Фильм "Чистое искусство" доступен на сайте до 14 сентября.
Сюжет довольно прост: коммунальщики закрашивают любительские граффити на стенах Минска. Кудин приходит с холстом и копирует зарисованные места. То есть именно квадраты коммунальной краски – часто серой, но порой и желтой, и розовой, – однако никогда не совпадающей с "натуральным" цветом дома либо забора. Получаются контрастные квадраты. В фильме их сравнивают с работами земляка Кудина Казимира Малевича, хотя, в принципе, могли бы и с Ротко. Цветная геометрия оказывается как бы произведением живописи, будучи перенесенной на холст, но чем она была в исполнении коммунальных "художников" изначально?
Исходя из контекста фильма, ответ понятен. Совершенно неважно, насколько содержательны или протестны были изначальные послания граффитистов: "Петя любит Машу" ничем не грозит режиму, кроме того, что появляется маргиналией на полях единственно верного официального дискурса. Но когда государство оставляет знак изъятия послания на стене, оказывается, что оно парадоксальным образом заставляет подозревать у граффити самое радикальное содержание. "Супрематический квадрат" просто кричит – по форме это приближается к уничтоженным сталинистами фотографиям, где лица неугодных власти были замазаны чернилами.
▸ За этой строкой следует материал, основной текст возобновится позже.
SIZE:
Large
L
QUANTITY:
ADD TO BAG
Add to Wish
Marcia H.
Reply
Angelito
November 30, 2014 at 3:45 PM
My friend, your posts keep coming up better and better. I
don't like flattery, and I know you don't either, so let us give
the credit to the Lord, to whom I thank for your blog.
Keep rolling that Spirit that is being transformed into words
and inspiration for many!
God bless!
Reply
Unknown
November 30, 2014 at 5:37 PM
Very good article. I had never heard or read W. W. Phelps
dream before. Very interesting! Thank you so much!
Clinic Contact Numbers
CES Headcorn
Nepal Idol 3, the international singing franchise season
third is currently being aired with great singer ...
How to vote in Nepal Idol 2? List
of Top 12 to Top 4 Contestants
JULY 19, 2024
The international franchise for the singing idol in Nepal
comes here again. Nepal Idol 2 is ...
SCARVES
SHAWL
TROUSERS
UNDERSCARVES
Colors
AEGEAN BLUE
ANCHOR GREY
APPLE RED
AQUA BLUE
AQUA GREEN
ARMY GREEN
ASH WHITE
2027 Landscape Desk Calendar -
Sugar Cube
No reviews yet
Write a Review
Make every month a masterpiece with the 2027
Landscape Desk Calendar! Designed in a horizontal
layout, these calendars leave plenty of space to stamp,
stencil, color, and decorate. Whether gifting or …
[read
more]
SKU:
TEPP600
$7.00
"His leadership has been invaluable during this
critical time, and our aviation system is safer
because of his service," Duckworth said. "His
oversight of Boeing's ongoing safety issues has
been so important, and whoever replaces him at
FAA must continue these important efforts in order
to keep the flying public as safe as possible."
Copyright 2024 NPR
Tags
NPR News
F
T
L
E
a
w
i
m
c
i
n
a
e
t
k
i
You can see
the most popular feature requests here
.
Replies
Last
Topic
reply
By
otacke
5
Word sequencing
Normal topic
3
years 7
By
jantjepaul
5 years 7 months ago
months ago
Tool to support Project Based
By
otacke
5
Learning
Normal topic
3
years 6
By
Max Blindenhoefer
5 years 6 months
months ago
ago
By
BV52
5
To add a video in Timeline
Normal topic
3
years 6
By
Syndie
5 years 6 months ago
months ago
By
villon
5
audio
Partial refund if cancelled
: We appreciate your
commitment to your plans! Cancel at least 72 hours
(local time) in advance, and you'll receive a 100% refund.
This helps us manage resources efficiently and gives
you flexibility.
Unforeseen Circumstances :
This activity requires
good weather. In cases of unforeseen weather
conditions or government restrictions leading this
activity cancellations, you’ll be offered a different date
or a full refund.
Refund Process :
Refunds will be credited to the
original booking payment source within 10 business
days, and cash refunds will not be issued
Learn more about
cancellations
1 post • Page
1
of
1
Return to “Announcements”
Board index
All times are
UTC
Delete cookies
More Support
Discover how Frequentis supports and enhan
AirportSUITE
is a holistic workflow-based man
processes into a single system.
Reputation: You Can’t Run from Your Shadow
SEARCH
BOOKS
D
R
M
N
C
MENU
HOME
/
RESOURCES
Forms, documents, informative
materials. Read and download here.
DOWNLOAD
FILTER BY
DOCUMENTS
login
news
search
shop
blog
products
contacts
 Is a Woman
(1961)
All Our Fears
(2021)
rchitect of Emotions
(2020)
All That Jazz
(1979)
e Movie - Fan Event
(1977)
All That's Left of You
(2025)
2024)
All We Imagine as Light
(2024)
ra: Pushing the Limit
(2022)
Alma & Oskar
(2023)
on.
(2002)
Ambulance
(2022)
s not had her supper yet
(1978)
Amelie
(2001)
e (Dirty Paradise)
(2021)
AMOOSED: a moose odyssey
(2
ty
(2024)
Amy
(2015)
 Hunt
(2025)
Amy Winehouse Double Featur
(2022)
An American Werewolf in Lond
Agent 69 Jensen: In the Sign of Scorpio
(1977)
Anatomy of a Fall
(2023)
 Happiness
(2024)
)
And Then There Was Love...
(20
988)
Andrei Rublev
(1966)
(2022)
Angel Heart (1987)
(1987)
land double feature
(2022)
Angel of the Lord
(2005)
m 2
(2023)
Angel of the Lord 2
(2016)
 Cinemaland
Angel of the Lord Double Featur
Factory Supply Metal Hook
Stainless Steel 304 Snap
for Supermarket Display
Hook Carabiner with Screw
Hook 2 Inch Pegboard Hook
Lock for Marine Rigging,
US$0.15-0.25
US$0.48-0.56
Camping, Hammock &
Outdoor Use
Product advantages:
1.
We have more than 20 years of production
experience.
Кудин придумал идею с копированием цветных заплат на холст. Однако режиссер Максим Швед, который в эти дни с риском для свободы снимает на минских улицах, подчеркивает, что фильм не о художнике. Главным героем должно было стать само государство молчания. Оно послушно подыгрывает: в съемки неизбежно вмешиваются сотрудники органов. Параллельными (анти)художниками в "Чистом искусстве" выступают Зина и Инна, работницы ЖКС, которые и малюют квадраты поверх слов.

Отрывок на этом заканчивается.